What the task requires |
The pictures are to be omitted when the entries are reproduced exactly.

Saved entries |
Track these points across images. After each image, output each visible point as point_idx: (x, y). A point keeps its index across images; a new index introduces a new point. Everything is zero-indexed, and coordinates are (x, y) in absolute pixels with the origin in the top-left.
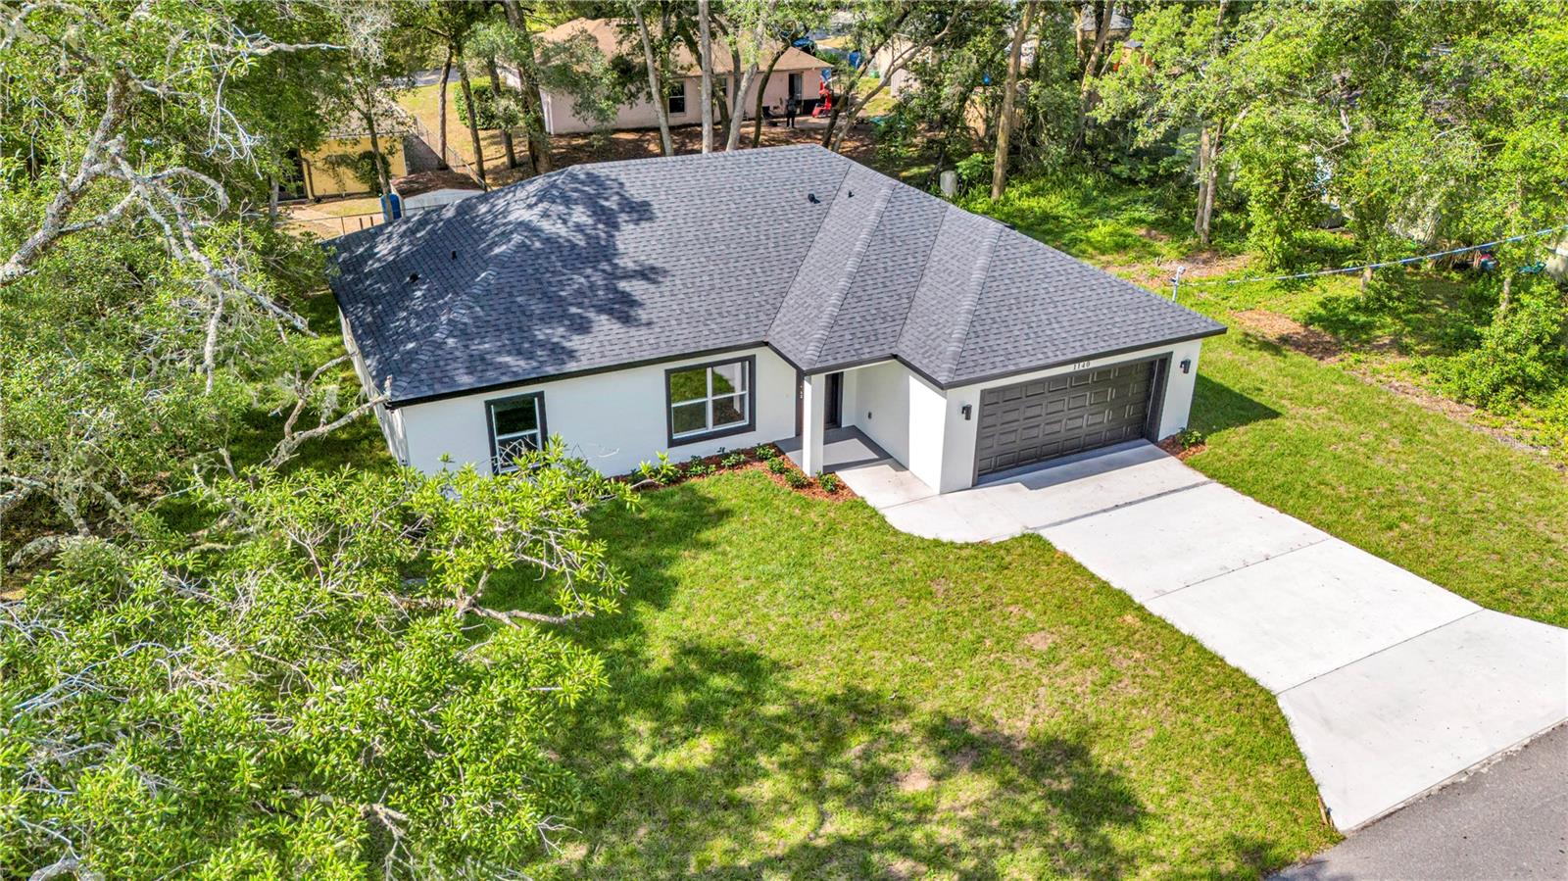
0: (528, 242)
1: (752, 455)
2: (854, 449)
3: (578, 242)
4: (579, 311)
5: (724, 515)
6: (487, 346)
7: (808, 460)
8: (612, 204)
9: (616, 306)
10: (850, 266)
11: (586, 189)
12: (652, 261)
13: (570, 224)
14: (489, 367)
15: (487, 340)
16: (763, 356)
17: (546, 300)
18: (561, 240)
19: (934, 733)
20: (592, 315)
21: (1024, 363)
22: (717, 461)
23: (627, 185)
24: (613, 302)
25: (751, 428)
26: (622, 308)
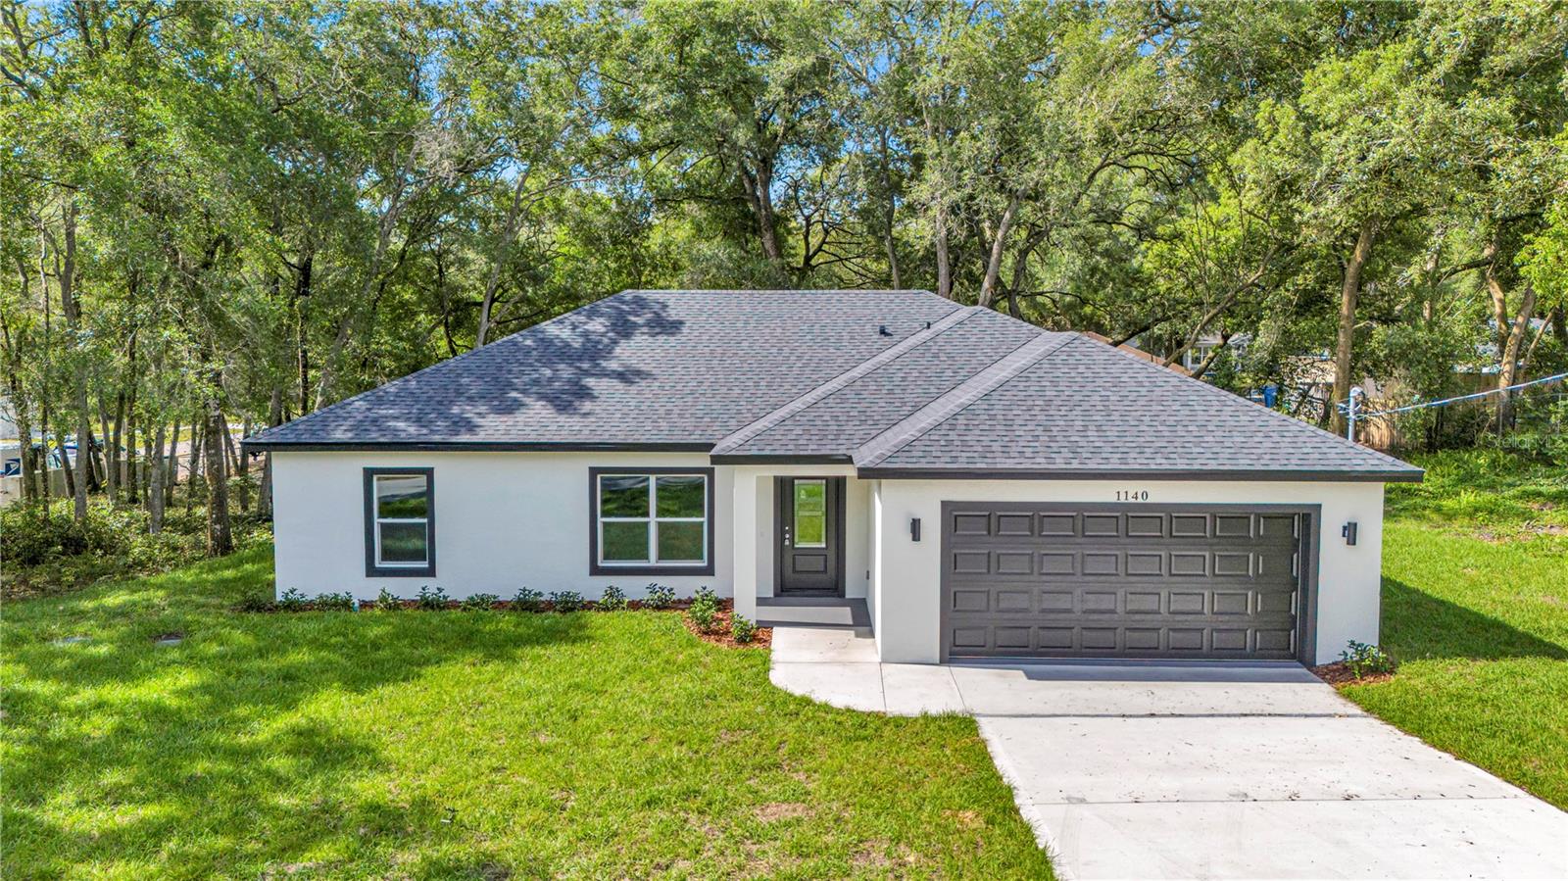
3: (573, 344)
4: (520, 395)
5: (578, 639)
6: (391, 411)
8: (640, 319)
9: (564, 396)
12: (641, 366)
15: (396, 407)
17: (493, 383)
20: (529, 400)
23: (672, 307)
24: (563, 392)
25: (709, 571)
26: (570, 399)
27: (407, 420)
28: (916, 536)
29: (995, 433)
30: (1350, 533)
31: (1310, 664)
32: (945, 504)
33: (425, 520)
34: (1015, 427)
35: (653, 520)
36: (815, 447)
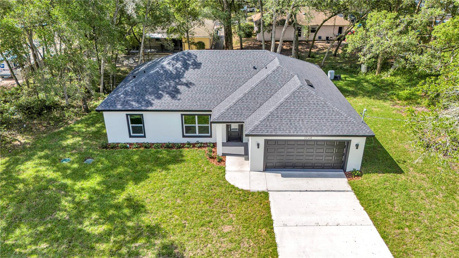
0: (159, 71)
2: (235, 150)
3: (173, 72)
4: (162, 92)
5: (181, 161)
6: (131, 98)
7: (218, 151)
9: (173, 93)
11: (185, 57)
12: (191, 81)
13: (174, 67)
14: (127, 105)
15: (131, 97)
17: (154, 88)
18: (169, 71)
20: (164, 94)
21: (280, 133)
22: (194, 145)
23: (198, 57)
24: (173, 91)
25: (211, 136)
26: (174, 93)
27: (135, 101)
28: (258, 147)
29: (278, 122)
30: (357, 146)
31: (345, 171)
32: (265, 140)
33: (142, 125)
34: (283, 120)
35: (197, 125)
36: (236, 119)
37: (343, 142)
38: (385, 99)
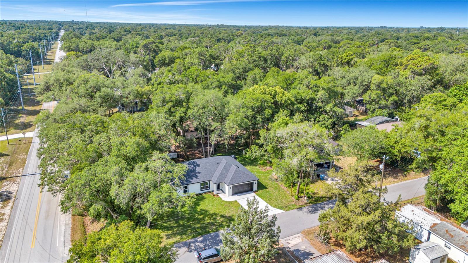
1: (209, 192)
2: (221, 191)
3: (192, 169)
4: (192, 177)
5: (206, 198)
7: (215, 193)
8: (196, 165)
10: (220, 172)
11: (193, 163)
12: (199, 171)
13: (191, 167)
14: (183, 183)
16: (211, 181)
17: (189, 176)
19: (220, 216)
22: (206, 193)
23: (197, 162)
25: (210, 189)
26: (196, 177)
28: (230, 189)
30: (255, 183)
31: (253, 191)
33: (188, 189)
34: (236, 179)
35: (205, 186)
36: (221, 181)
37: (251, 183)
38: (256, 166)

Reply to the exercise |
Track these points across images. After each image, output each visible point as point_idx: (x, y). A point keeps its index across images; a new index introduces a new point. Everything is zero-indexed, and coordinates are (x, y) in absolute pixels with the origin in the top-left.
0: (528, 242)
1: (752, 455)
2: (854, 449)
3: (578, 242)
4: (579, 311)
5: (724, 515)
6: (487, 346)
7: (808, 460)
8: (612, 204)
9: (616, 306)
10: (850, 266)
11: (586, 189)
12: (652, 261)
13: (570, 224)
14: (489, 367)
15: (487, 340)
16: (763, 356)
17: (546, 300)
18: (561, 240)
19: (934, 733)
20: (592, 315)
21: (1024, 363)
22: (717, 461)
23: (627, 185)
24: (613, 302)
25: (751, 428)
26: (622, 308)
3: (573, 344)
4: (520, 395)
5: (578, 639)
6: (391, 411)
8: (640, 319)
9: (564, 396)
12: (641, 366)
15: (396, 407)
17: (493, 383)
20: (529, 400)
23: (672, 307)
24: (563, 392)
25: (709, 571)
26: (570, 399)
27: (407, 420)
28: (916, 536)
29: (995, 433)
30: (1350, 533)
31: (1310, 664)
32: (945, 504)
33: (425, 520)
34: (1015, 427)
35: (653, 520)
36: (815, 447)
0: (159, 71)
2: (235, 150)
3: (173, 72)
4: (162, 92)
5: (181, 161)
6: (131, 98)
7: (218, 151)
9: (173, 93)
11: (185, 57)
12: (191, 81)
13: (174, 67)
14: (127, 105)
15: (131, 97)
17: (154, 88)
18: (169, 71)
20: (164, 94)
21: (280, 133)
22: (194, 145)
23: (198, 57)
24: (173, 91)
25: (211, 136)
26: (174, 93)
27: (135, 101)
28: (258, 147)
29: (278, 122)
30: (357, 146)
31: (345, 171)
32: (265, 140)
33: (142, 125)
34: (283, 120)
35: (197, 125)
36: (236, 119)
37: (343, 142)
38: (385, 99)
1: (209, 192)
2: (221, 191)
3: (192, 169)
4: (192, 177)
5: (206, 198)
7: (215, 193)
8: (196, 165)
10: (220, 172)
11: (193, 163)
12: (199, 171)
13: (191, 167)
14: (183, 183)
16: (211, 181)
17: (189, 176)
19: (220, 216)
22: (206, 193)
23: (197, 162)
25: (210, 189)
26: (196, 177)
28: (230, 189)
30: (255, 183)
31: (253, 191)
33: (188, 189)
34: (236, 179)
35: (205, 186)
36: (221, 181)
37: (251, 183)
38: (256, 166)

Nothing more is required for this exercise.